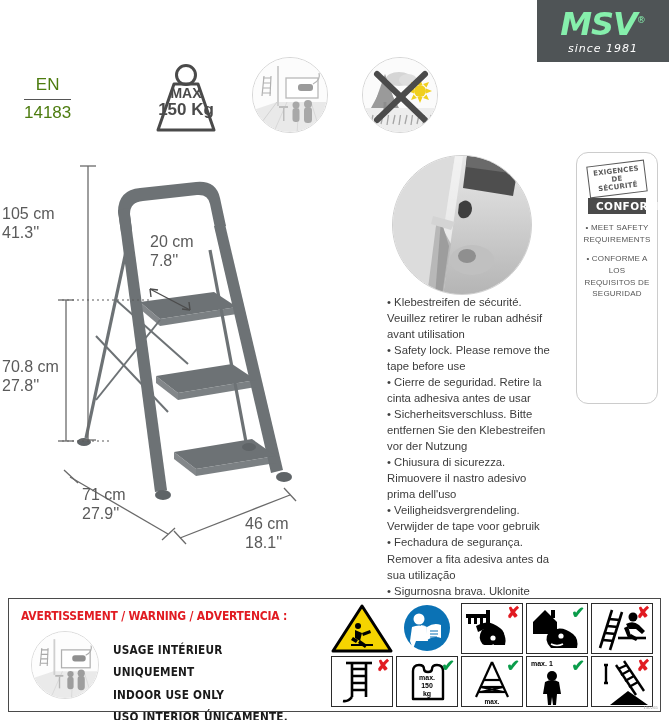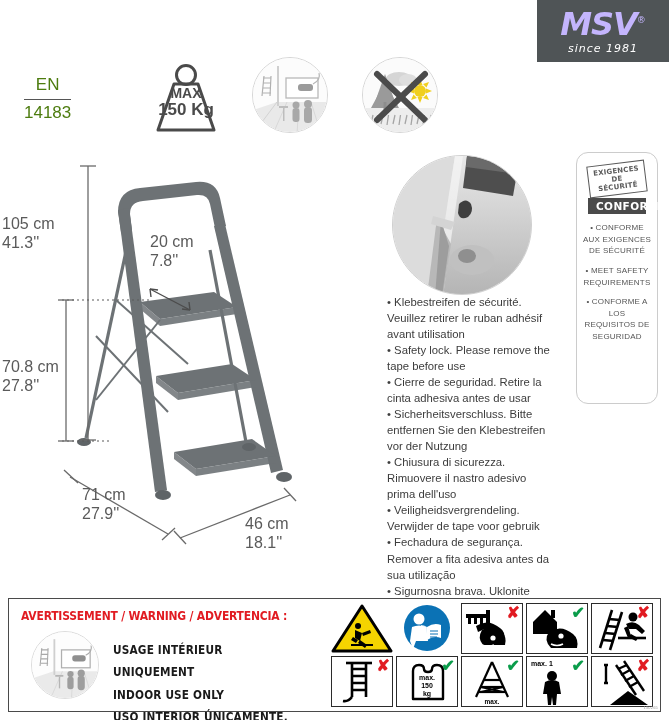--- a/index.html
+++ b/index.html
@@ -13,21 +13,21 @@
   .page { position: relative; width: 669px; height: 720px; }
 
   
   .logo-box {
     position: absolute; left: 537px; top: 0; width: 132px; height: 62px;
     background: #4f5456;
     display: flex; flex-direction: column;
     align-items: center; justify-content: center;
   }
   .logo-mark {
-    color: #c4b5fd; font-weight: bold; font-style: italic;
+    color: #86efac; font-weight: bold; font-style: italic;
     font-size: 32px; letter-spacing: -1px; line-height: 1;
     position: relative; font-family: "DejaVu Sans", sans-serif;
   }
   .logo-reg {
     font-size: 9px; vertical-align: super; font-style: normal;
     font-weight: normal; letter-spacing: 0;
   }
   .logo-since {
     color: #ffffff; font-size: 11px; font-style: italic;
     letter-spacing: 1px; margin-top: 2px;
@@ -55,21 +55,21 @@
   }
   #icon-indoor { left: 252px; top: 57px; width: 76px; height: 76px; }
   #icon-outdoor { left: 362px; top: 57px; width: 76px; height: 76px; }
 
   
   .diagram { position: absolute; left: 0; top: 150px; width: 360px; height: 400px; }
   .dim-label {
     position: absolute; color: #5a5a5a; font-size: 16px; line-height: 1.2;
     white-space: pre-line;
   }
-  #dim-105 { left: 2px; top: 64px; }
+  #dim-105 { left: 2px; top: 54px; }
   #dim-708 { left: 2px; top: 187px; margin-top: 20px; }
   #dim-20  { left: 150px; top: 82px; }
   #dim-71  { left: 82px; top: 335px; }
   #dim-46  { left: 245px; top: 364px; }
 
   
   .photo-circle {
     position: absolute; left: 392px; top: 155px; width: 140px; height: 140px;
     border-radius: 50%; overflow: hidden; border: 1px solid #cfcfcf;
   }
@@ -368,21 +368,20 @@
     <p>• Fechadura de segurança. Remover a fita adesiva antes da sua utilização</p>
     <p>• Sigurnosna brava. Uklonite traku prije upotrebe.</p>
   </div>
 
   <div class="conforme-badge">
     <div class="conf-stamp">
       <div class="conf-exig">EXIGENCES DE SÉCURITÉ</div>
       <div class="conf-word">CONFORME</div>
     </div>
     <div class="conf-list">
-      <div>• CONFORME AUX EXIGENCES DE SÉCURITÉ</div>
       <div>• MEET SAFETY REQUIREMENTS</div>
       <div>• CONFORME A LOS REQUISITOS DE SEGURIDAD</div>
     </div>
   </div>
 
   <div class="warn-panel">
 
     <div class="warn-left">
       <div class="warn-title">AVERTISSEMENT / WARNING / ADVERTENCIA :</div>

***

## DIRECTIONS FOR THIS TASK
Write out the listing above in full, word for word, with no pictures.

## RESPONSE BELOW
--- a/index.html
+++ b/index.html
@@ -13,21 +13,21 @@
   .page { position: relative; width: 669px; height: 720px; }
 
   
   .logo-box {
     position: absolute; left: 537px; top: 0; width: 132px; height: 62px;
     background: #4f5456;
     display: flex; flex-direction: column;
     align-items: center; justify-content: center;
   }
   .logo-mark {
-    color: #c4b5fd; font-weight: bold; font-style: italic;
+    color: #86efac; font-weight: bold; font-style: italic;
     font-size: 32px; letter-spacing: -1px; line-height: 1;
     position: relative; font-family: "DejaVu Sans", sans-serif;
   }
   .logo-reg {
     font-size: 9px; vertical-align: super; font-style: normal;
     font-weight: normal; letter-spacing: 0;
   }
   .logo-since {
     color: #ffffff; font-size: 11px; font-style: italic;
     letter-spacing: 1px; margin-top: 2px;
@@ -55,21 +55,21 @@
   }
   #icon-indoor { left: 252px; top: 57px; width: 76px; height: 76px; }
   #icon-outdoor { left: 362px; top: 57px; width: 76px; height: 76px; }
 
   
   .diagram { position: absolute; left: 0; top: 150px; width: 360px; height: 400px; }
   .dim-label {
     position: absolute; color: #5a5a5a; font-size: 16px; line-height: 1.2;
     white-space: pre-line;
   }
-  #dim-105 { left: 2px; top: 64px; }
+  #dim-105 { left: 2px; top: 54px; }
   #dim-708 { left: 2px; top: 187px; margin-top: 20px; }
   #dim-20  { left: 150px; top: 82px; }
   #dim-71  { left: 82px; top: 335px; }
   #dim-46  { left: 245px; top: 364px; }
 
   
   .photo-circle {
     position: absolute; left: 392px; top: 155px; width: 140px; height: 140px;
     border-radius: 50%; overflow: hidden; border: 1px solid #cfcfcf;
   }
@@ -368,21 +368,20 @@
     <p>• Fechadura de segurança. Remover a fita adesiva antes da sua utilização</p>
     <p>• Sigurnosna brava. Uklonite traku prije upotrebe.</p>
   </div>
 
   <div class="conforme-badge">
     <div class="conf-stamp">
       <div class="conf-exig">EXIGENCES DE SÉCURITÉ</div>
       <div class="conf-word">CONFORME</div>
     </div>
     <div class="conf-list">
-      <div>• CONFORME AUX EXIGENCES DE SÉCURITÉ</div>
       <div>• MEET SAFETY REQUIREMENTS</div>
       <div>• CONFORME A LOS REQUISITOS DE SEGURIDAD</div>
     </div>
   </div>
 
   <div class="warn-panel">
 
     <div class="warn-left">
       <div class="warn-title">AVERTISSEMENT / WARNING / ADVERTENCIA :</div>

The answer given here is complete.